WHAT NEEDS TO BE DONE: Each record that follows is to be transcribed exactly, excluding its images.

:: TASK INPUTS ::

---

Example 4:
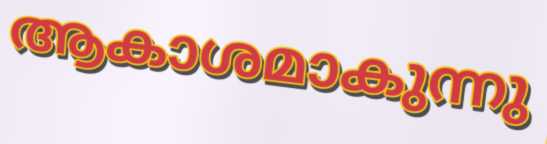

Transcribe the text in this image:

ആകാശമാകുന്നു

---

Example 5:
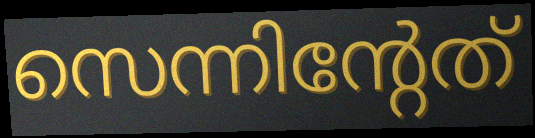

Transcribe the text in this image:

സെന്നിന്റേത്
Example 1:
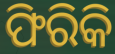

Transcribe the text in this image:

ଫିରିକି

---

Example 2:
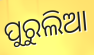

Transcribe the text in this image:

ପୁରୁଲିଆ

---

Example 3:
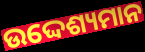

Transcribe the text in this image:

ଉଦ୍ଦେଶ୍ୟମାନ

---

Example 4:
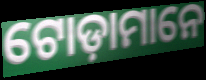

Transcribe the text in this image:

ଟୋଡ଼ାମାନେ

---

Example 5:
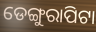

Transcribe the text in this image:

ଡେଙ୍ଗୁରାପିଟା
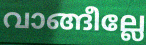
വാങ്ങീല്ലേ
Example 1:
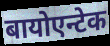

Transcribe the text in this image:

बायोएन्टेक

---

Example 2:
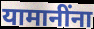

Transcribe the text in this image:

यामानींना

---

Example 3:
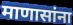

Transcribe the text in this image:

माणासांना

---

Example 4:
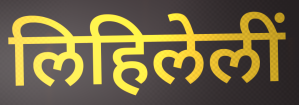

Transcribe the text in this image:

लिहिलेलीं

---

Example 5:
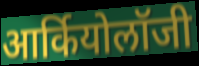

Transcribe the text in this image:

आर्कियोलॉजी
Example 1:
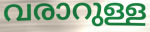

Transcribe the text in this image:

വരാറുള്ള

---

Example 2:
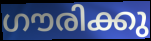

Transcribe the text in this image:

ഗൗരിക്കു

:::

RESPONSE FOR THIS EXERCISE:
---

Example 4:

Transcribe the text in this image:

ആകാശമാകുന്നു

---

Example 5:

Transcribe the text in this image:

സെന്നിന്റേത്
Example 1:

Transcribe the text in this image:

ଫିରିକି

---

Example 2:

Transcribe the text in this image:

ପୁରୁଲିଆ

---

Example 3:

Transcribe the text in this image:

ଉଦ୍ଦେଶ୍ୟମାନ

---

Example 4:

Transcribe the text in this image:

ଟୋଡ଼ାମାନେ

---

Example 5:

Transcribe the text in this image:

ଡେଙ୍ଗୁରାପିଟା
വാങ്ങീല്ലേ
Example 1:

Transcribe the text in this image:

बायोएन्टेक

---

Example 2:

Transcribe the text in this image:

यामानींना

---

Example 3:

Transcribe the text in this image:

माणासांना

---

Example 4:

Transcribe the text in this image:

लिहिलेलीं

---

Example 5:

Transcribe the text in this image:

आर्कियोलॉजी
Example 1:

Transcribe the text in this image:

വരാറുള്ള

---

Example 2:

Transcribe the text in this image:

ഗൗരിക്കു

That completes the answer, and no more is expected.